**待完成任务:**
A: 抄写 JCCI 帖子节选中从“可以在 config 文件配置”开始、到“project_path = os.path.dirname(os.path.abspath(__file__))”为止（含这部分）的文字，一字不改。
B: 根据 JCCI 帖子节选回答：
(i) config 文件里可以配置哪些内容？
(ii) 这个帖子共有多少条回复？
(iii) 用户 issakchill 问了什么？
C: 在 JCCI 帖子节选中，Manley 为什么表示支持？

**展示原文:**
***

可以在 config 文件配置 sqlite3 db 存储路径、项目代码存储路径和忽略解析的文件等，示例：

db_path = os.path.dirname(os.path.abspath(__file__))
project_path = os.path.dirname(os.path.abspath(__file__))
ignore_file = ['*/pom.xml', '*/test/*', '*.sh', '*.md', '*/checkstyle.xml', '*.yml', '.git/*']

结语

项目地址：JCCI，欢迎大家试用并反馈，期待大家的 star~ 联系方式等都在 GitHub 项目的 readme 中，谢谢~~

19 条回复 • 2024-05-29 00:07:32 +08:00

issakchill

230 天前

star 了如果可以可以弄成 docker 吗

Manley

230 天前 via Android

Op 强啊，之前开发的时候就考虑过这种东西，通过分析代码找出影响范围，做好测试。不过没找到现成的。支持一下！

***

**数据记录:**

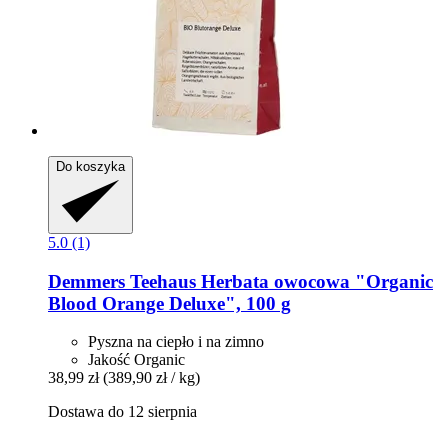
Do koszyka
5.0 (1)
Demmers Teehaus
Herbata owocowa "Organic
Blood Orange Deluxe", 100 g
Pyszna na ciepło i na zimno
Jakość Organic
38,99 zł
(389,90 zł / kg)
Dostawa do 12 sierpnia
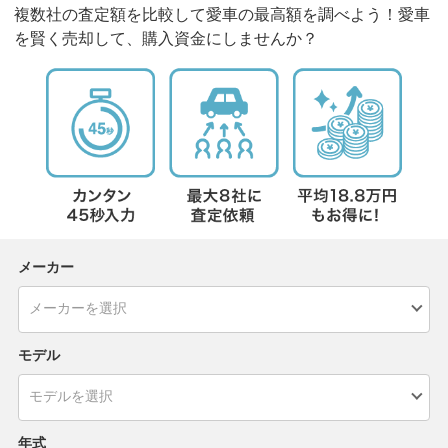
複数社の査定額を比較して愛車の最高額を調べよう！愛車
を賢く売却して、購入資金にしませんか？
メーカー
モデル
年式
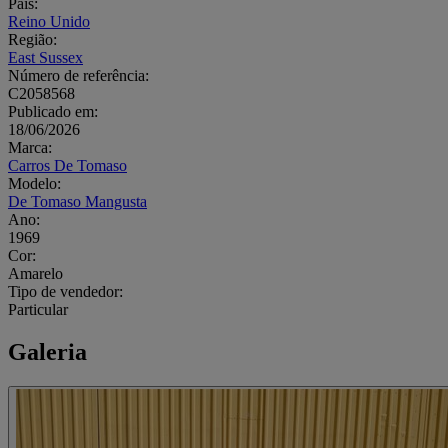
País:
Reino Unido
Região:
East Sussex
Número de referência:
C2058568
Publicado em:
18/06/2026
Marca:
Carros De Tomaso
Modelo:
De Tomaso Mangusta
Ano:
1969
Cor:
Amarelo
Tipo de vendedor:
Particular
Galeria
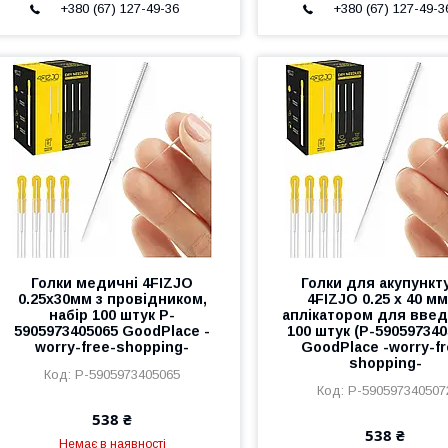
+380 (67) 127-49-36
+380 (67) 127-49-3
Голки медичні 4FIZJO
Голки для акупункт
0.25x30мм з провідником,
4FIZJO 0.25 х 40 мм
набір 100 штук P-
аплікатором для введ
5905973405065 GoodPlace -
100 штук (P-590597340
worry-free-shopping-
GoodPlace -worry-fr
shopping-
P-5905973405065
P-590597340507
538 ₴
538 ₴
Немає в наявності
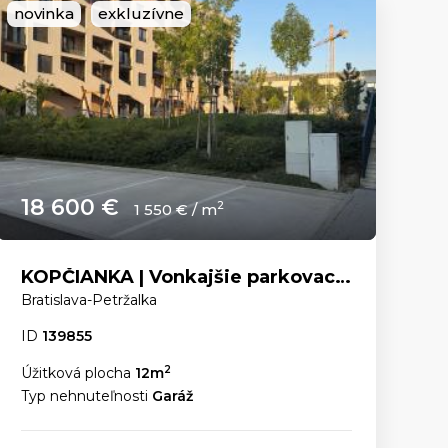
novinka
exkluzívne
18 600 €
2
1 550 € / m
KOPČIANKA | Vonkajšie parkovacie státie
Bratislava-Petržalka
ID
139855
2
Úžitková plocha
12m
Typ nehnuteľnosti
Garáž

***

**任务结果:**
A:
可以在 config 文件配置 sqlite3 db 存储路径、项目代码存储路径和忽略解析的文件等，示例：

db_path = os.path.dirname(os.path.abspath(__file__))
project_path = os.path.dirname(os.path.abspath(__file__))

B:
(i) sqlite3 db 存储路径、项目代码存储路径和忽略解析的文件等。
(ii) 19 条。
(iii) 如果可以，能否弄成 docker。

C: Manley 以前开发时就考虑过这种工具，想通过分析代码找出影响范围，把测试做好，但一直没找到现成的。